◆ **INSTRUCTIONS TO FOLLOW**
Filter the data for lines with the word "their", then copy every line so identified.
____ RECORDS FOR THIS EXERCISE
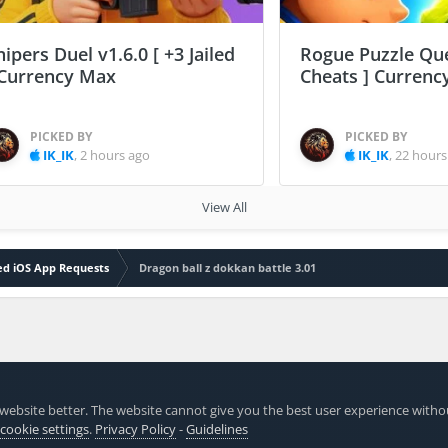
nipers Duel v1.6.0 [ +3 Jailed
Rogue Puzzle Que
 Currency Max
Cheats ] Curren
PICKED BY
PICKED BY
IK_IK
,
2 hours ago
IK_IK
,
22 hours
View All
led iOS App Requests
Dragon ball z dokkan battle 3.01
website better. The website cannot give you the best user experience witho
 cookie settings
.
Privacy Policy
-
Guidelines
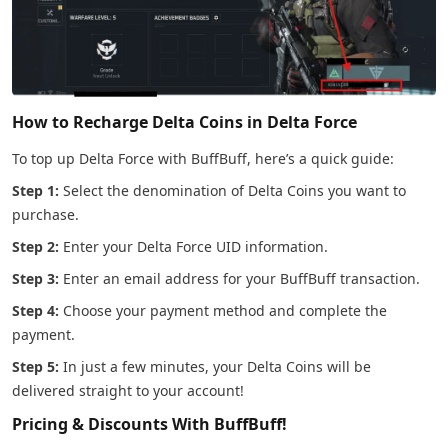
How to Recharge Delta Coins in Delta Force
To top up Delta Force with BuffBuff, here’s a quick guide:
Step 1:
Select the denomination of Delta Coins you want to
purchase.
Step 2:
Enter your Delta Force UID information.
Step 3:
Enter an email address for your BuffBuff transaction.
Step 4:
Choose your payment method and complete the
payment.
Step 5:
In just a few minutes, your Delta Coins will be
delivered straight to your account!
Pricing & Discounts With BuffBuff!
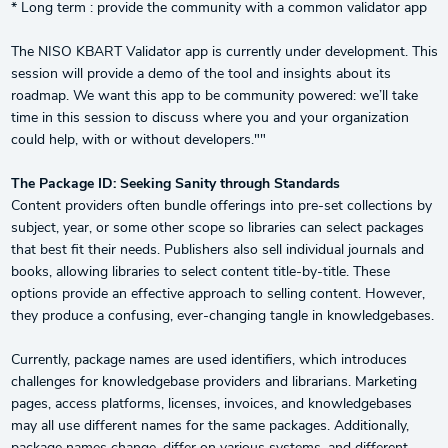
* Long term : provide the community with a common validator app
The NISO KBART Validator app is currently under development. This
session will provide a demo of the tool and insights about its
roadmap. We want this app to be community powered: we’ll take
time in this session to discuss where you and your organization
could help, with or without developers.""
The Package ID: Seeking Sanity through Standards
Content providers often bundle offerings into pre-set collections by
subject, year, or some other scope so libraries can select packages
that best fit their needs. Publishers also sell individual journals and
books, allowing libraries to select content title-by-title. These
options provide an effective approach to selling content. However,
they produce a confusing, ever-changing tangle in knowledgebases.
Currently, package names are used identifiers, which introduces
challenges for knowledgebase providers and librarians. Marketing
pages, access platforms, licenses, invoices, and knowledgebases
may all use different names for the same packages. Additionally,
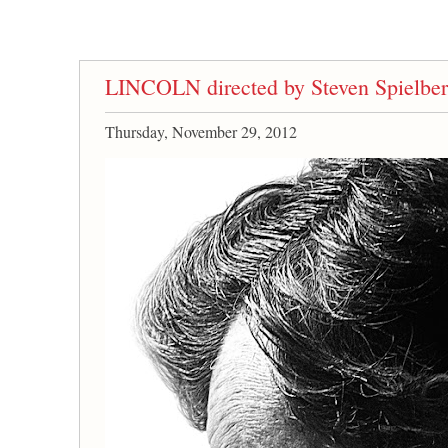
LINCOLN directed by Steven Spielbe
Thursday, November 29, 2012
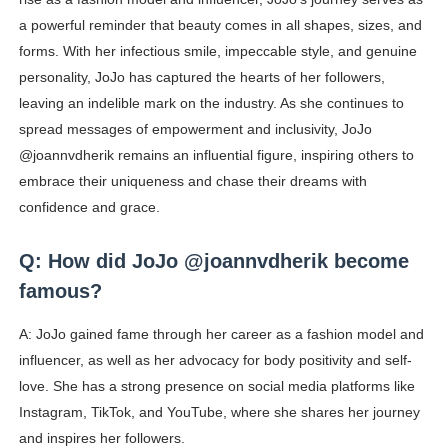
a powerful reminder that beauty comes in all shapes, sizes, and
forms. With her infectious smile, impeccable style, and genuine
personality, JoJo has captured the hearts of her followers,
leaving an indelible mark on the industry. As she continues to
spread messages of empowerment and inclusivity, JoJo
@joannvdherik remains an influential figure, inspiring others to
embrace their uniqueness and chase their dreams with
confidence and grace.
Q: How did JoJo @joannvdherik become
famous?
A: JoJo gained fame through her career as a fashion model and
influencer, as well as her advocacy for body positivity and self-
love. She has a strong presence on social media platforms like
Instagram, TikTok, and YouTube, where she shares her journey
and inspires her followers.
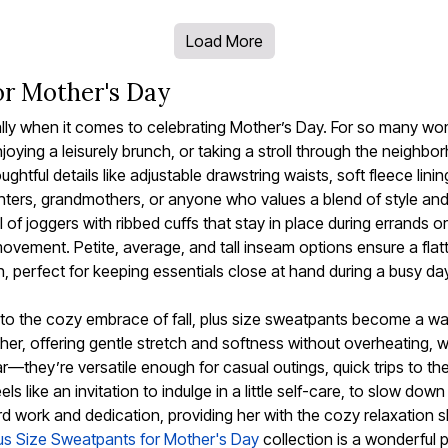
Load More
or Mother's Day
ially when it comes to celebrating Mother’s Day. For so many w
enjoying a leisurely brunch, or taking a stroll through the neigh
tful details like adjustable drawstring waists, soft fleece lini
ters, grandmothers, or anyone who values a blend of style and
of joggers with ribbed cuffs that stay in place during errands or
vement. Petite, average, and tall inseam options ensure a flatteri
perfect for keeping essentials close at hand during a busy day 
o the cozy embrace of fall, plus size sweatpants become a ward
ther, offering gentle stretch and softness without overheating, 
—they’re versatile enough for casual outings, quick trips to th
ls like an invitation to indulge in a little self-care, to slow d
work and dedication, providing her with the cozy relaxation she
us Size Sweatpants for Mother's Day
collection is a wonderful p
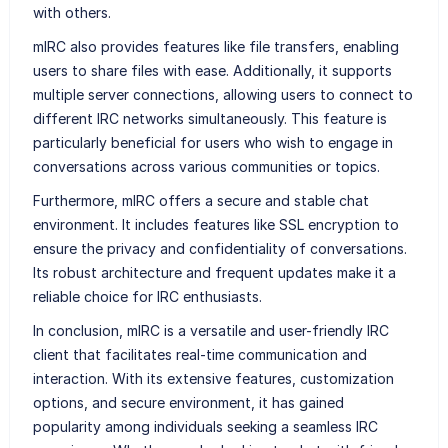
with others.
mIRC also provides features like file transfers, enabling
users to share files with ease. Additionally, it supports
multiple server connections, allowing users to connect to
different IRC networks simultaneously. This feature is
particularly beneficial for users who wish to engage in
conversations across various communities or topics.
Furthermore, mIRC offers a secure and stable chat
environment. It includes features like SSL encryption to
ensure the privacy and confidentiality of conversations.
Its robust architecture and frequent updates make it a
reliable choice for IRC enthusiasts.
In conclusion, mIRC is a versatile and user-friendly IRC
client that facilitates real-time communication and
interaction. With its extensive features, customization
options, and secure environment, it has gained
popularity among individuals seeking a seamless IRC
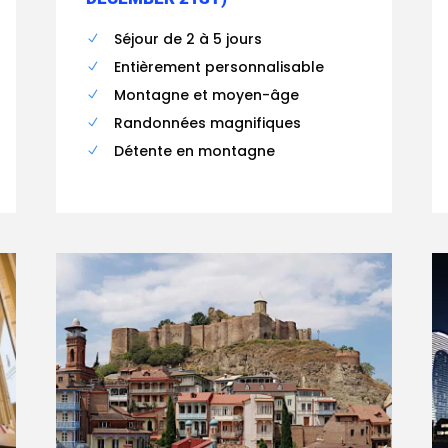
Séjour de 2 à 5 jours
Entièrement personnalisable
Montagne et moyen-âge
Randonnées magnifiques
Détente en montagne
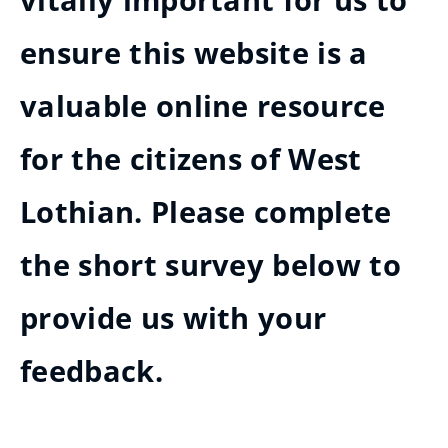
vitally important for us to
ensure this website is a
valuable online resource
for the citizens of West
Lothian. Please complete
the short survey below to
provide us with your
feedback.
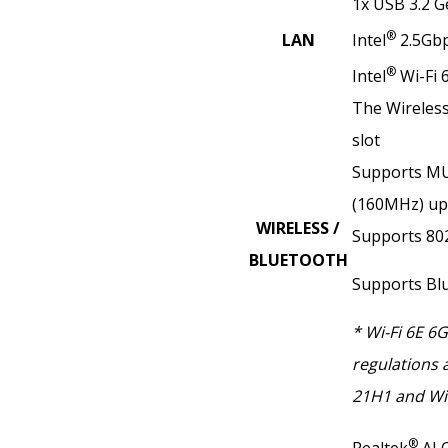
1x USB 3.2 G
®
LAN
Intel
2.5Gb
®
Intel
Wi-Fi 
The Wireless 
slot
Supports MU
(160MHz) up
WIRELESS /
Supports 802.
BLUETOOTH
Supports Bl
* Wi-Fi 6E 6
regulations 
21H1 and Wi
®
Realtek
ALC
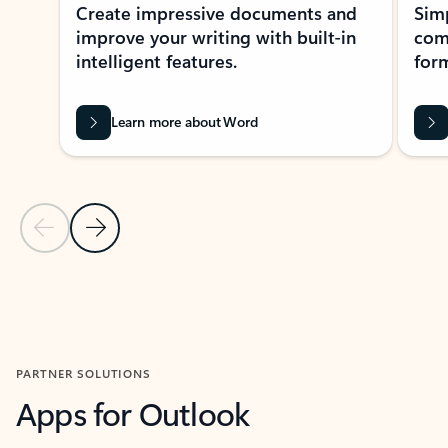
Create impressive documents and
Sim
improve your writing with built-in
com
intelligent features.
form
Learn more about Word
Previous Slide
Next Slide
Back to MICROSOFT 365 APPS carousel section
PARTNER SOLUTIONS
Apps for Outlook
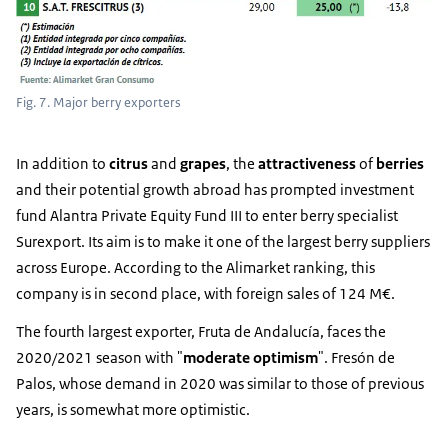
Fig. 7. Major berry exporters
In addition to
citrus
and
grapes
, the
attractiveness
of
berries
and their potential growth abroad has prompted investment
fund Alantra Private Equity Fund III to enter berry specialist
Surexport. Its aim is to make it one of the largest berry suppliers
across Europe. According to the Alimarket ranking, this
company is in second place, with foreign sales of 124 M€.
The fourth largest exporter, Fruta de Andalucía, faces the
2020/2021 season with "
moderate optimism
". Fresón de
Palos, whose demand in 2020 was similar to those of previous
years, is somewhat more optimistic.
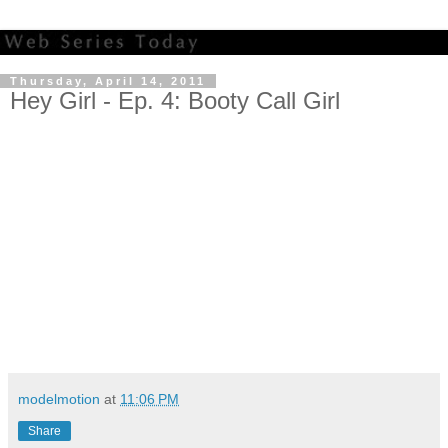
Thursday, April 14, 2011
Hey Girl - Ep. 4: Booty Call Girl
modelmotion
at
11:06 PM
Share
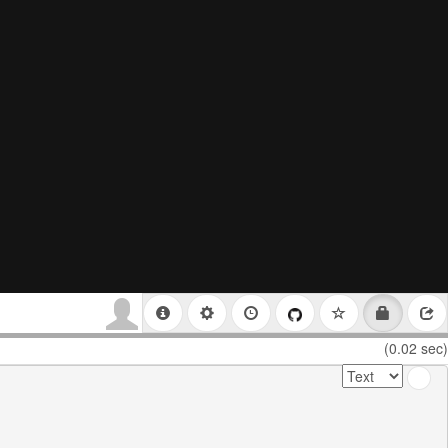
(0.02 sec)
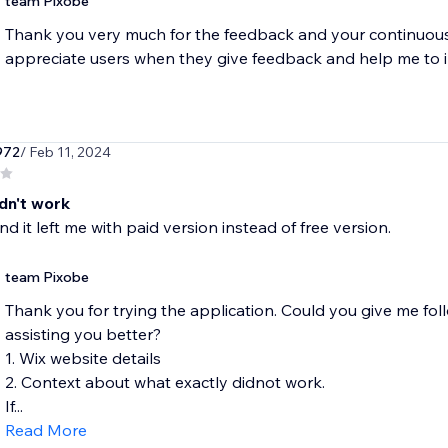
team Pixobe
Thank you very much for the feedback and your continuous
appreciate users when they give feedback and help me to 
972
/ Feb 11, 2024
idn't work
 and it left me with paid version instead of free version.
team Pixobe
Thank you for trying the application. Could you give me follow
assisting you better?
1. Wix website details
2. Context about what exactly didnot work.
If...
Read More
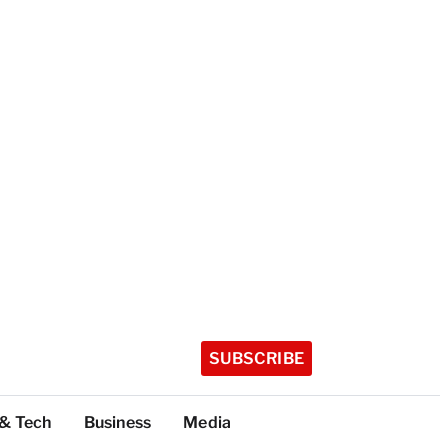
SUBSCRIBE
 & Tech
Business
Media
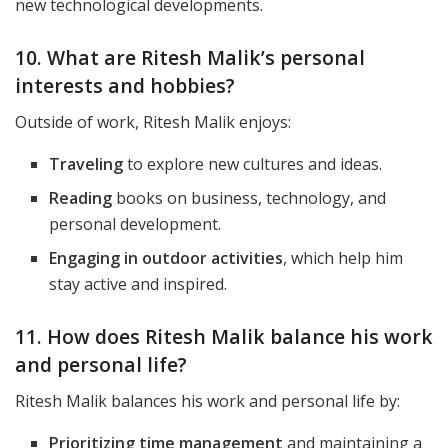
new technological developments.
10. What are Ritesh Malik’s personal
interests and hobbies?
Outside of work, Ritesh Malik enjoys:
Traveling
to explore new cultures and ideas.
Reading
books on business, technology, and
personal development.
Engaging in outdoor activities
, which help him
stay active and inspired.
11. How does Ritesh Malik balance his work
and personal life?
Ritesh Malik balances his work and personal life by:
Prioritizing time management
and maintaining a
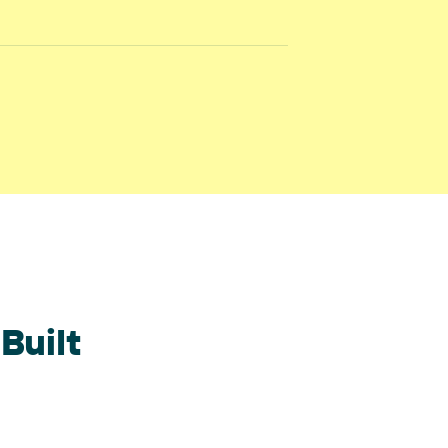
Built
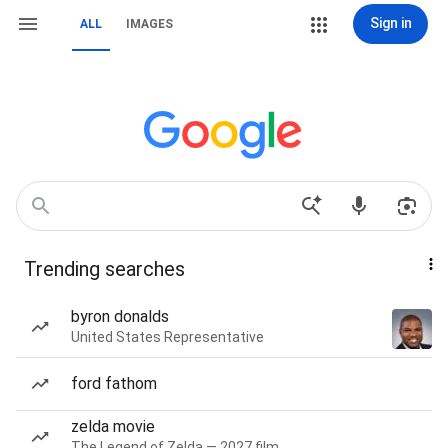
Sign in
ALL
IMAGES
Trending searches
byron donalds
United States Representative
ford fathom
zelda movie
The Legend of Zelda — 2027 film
________
◆ **PROBLEM SOLUTION**
that best fit their needs. Publishers also sell individual journals and
embrace their uniqueness and chase their dreams with
and their potential growth abroad has prompted investment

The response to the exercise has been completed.